For the reasons set forth above, I respectfully dissent from the majority opinion of this Court.

. Rule 404(a) of the Rhode Island Rules of Evidence stands for the general proposition that "[ejvidence of a person’s character or a trait of the person’s character is not admissible for the purpose of proving that he or she acted in conformity therewith on a particular occasion * * Rule 404(b) sets forth:

"Evidence of other crimes, wrongs, or acts is not admissible to prove the character of a person in order to show that the person *160acted in conformity therewith. It may, however, be admissible for other purposes, such as proof of motive, opportunity, intent, preparation, plan, knowledge, identity, absence of mistake or accident, or to prove that defendant feared imminent bodily harm and that the fear was reasonable.”

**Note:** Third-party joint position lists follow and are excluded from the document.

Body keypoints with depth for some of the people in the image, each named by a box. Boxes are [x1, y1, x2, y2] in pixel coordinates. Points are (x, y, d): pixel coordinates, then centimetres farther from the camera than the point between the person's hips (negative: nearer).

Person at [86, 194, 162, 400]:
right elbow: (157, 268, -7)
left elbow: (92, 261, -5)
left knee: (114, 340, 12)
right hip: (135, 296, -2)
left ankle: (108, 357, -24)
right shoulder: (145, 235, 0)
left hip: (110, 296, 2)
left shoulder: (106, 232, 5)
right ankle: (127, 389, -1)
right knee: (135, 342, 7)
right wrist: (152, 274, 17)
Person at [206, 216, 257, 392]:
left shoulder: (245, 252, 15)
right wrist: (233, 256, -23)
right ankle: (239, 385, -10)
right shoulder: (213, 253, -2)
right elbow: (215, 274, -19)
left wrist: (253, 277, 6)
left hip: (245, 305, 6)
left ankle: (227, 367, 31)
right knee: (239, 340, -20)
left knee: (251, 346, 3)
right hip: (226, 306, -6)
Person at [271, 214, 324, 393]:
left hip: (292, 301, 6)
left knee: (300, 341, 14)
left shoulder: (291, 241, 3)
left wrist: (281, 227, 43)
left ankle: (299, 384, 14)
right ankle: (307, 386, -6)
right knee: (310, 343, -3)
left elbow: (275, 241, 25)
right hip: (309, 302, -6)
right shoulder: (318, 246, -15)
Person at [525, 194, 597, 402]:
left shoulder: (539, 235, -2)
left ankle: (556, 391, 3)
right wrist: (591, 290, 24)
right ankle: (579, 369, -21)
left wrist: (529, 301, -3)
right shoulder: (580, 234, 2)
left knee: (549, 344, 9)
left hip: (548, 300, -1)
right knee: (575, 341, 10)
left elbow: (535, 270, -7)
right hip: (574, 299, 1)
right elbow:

Rule 403 of the Rhode Island Rules of Evidence states in full:

"Although relevant, evidence may be excluded if its probative value is substantially outweighed by the danger of unfair prejudice, confusion of the issues, or misleading the jury, or by considerations of undue delay, waste of time, or needless presentation of cumulative evidence.”

. The majority's opinion equates the term "state of mind,” with "consciousness of guilt,” to justify the admissibility of defendant's alleged resistance to arrest. To support this, the majority cites cases, whose facts I believe are far removed from this case: State v. Williams, 190 N.J. 114, 919 A.2d 90, 92-93 (2007) (after a homicide, the defendant attempted to make the scene appear to be a suicide and instructed witnesses to lie to police); and People v. Sustak, 15 Ill.2d 115, 153 N.E.2d 849, 854 (1958) (the defendant fled police and entered a tavern where he drew a weapon and wounded a responding officer). Both of these cases involved intricate post-crime conduct that was deemed admissible under the guise of “consciousness of guilt.” While I need not agree or disagree with those holdings, it is my opinion their applicability to this case is marginal. Further, I agree with Justice Robinson's separate opinion that this issue was not part of the trial record.

. Mens rea, Latin for "guilty mind,” is "[t]he state of mind that the prosecution, to secure a conviction, must prove that a defendant had when committing a crime * * Black’s Law Dictionary 1134 (10th ed. 2014).

. The trial justice went on to reply, "[i]f that’s the case, maybe that’s an explanation that can be offered by the defense.” Defense counsel then correctly stated that "the defense shouldn't have to. [offer an explanation]”; however, once the evidence was admitted he felt obligated to address it. In closing argument defense counsel said, ”[a]n innocent person may very well resist arrest when they are falsely accused of a crime.”

.The majority cites United States v. Wright, 392 F.3d 1269, 1276 (11th Cir.2004), but I do not believe that case supports its opinion. The defendant's resistance to arrest is not a key piece of evidence that "gives the jury the body of the story,” it is instead the opposite; as Wright advises, it is "just the ending.” Id. (holding admission of contested evidence appropriate because it was not simply the end of the story but "inextricably intertwined”).

. I disagree with the majority’s characterization that defendant did not properly develop his Rule 403 argument. From the record, it is clear that Rule 403 was raised and argued before the trial justice. Even though defendant's written argument on Rule 403 before this Court was sparse, it was raised in his Rule 12A statement. See Article I, Rule 12A of the Supreme Court Rules of Appellate Procedure. Because the analysis of Rule 404(b) evidence is always bifurcated with Rule 403 considerations, I believe that it was sufficiently raised to this Court.